Gobie\Bench\PcreBench
    Method Name              Iterations    Average Time      Ops/second
    ----------------------  ------------  --------------    -------------
    libraryMatch          : [10,000    ] [0.0000344554901] [29,022.95096]
    libraryGet            : [10,000    ] [0.0000327244282] [30,558.21158]
    libraryGetAll         : [10,000    ] [0.0000381940365] [26,182.09784]
    libraryReplace        : [10,000    ] [0.0000430052996] [23,252.94813]
    libraryReplaceCallback: [10,000    ] [0.0000728453159] [13,727.71862]
    libraryGrep           : [10,000    ] [0.0000342110157] [29,230.35109]
    libraryFilter         : [10,000    ] [0.0000352864027] [28,339.52807]
    librarySplit          : [10,000    ] [0.0000331200361] [30,193.20378]

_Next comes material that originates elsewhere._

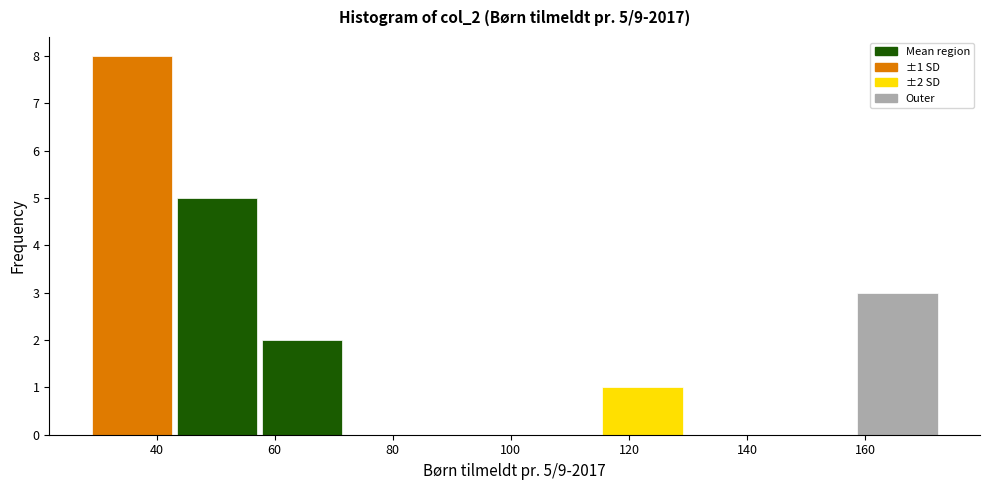

Which range on the x-axis has the tallest bar?

29.0 to 43.4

    nativeMatch           : [10,000    ] [0.0000061690331] [162,099.95826]
    nativeGet             : [10,000    ] [0.0000071261883] [140,327.47395]
    nativeGetAll          : [10,000    ] [0.0000095671892] [104,523.90743]
    nativeReplace         : [10,000    ] [0.0000074643373] [133,970.36512]
    nativeReplaceCallback : [10,000    ] [0.0000232770443] [ 42,960.78090]
    nativeGrep            : [10,000    ] [0.0000091099977] [109,769.51120]
    nativeFilter          : [10,000    ] [0.0000103915691] [ 96,231.85746]
    nativeSplit           : [10,000    ] [0.0000077021599] [129,833.71098]


Gobie\Bench\StringBench
    Method Name             Iterations    Average Time      Ops/second
    ---------------------  ------------  --------------    -------------
    stringMatch          : [10,000    ] [0.0000034402609] [290,675.62979]
    stringGet            : [10,000    ] [0.0000050993204] [196,104.56282]
    stringGetAll         : [10,000    ] [0.0000067927361] [147,216.08379]
    stringReplace        : [10,000    ] [0.0000036442518] [274,404.74711]
    stringReplaceCallback: [10,000    ] [0.0000126019001] [ 79,353.11279]
    stringGrep           : [10,000    ] [0.0000082664728] [120,970.57865]
    stringFilter         : [10,000    ] [0.0000143237352] [ 69,814.19186]
    stringSplit          : [10,000    ] [0.0000041101217] [243,301.79650]

You can run the benchmark yourself

$ cd project_root
$ composer install
$ php vendor/athletic/athletic/bin/athletic -p tests/Gobie/Bench -b tests/bootstrap.php

Contribute

Contributions are always welcome as well as any questions or issues.

Unit and integration testing is done via phpunit with configuration file tests/complete.phpunit.xml.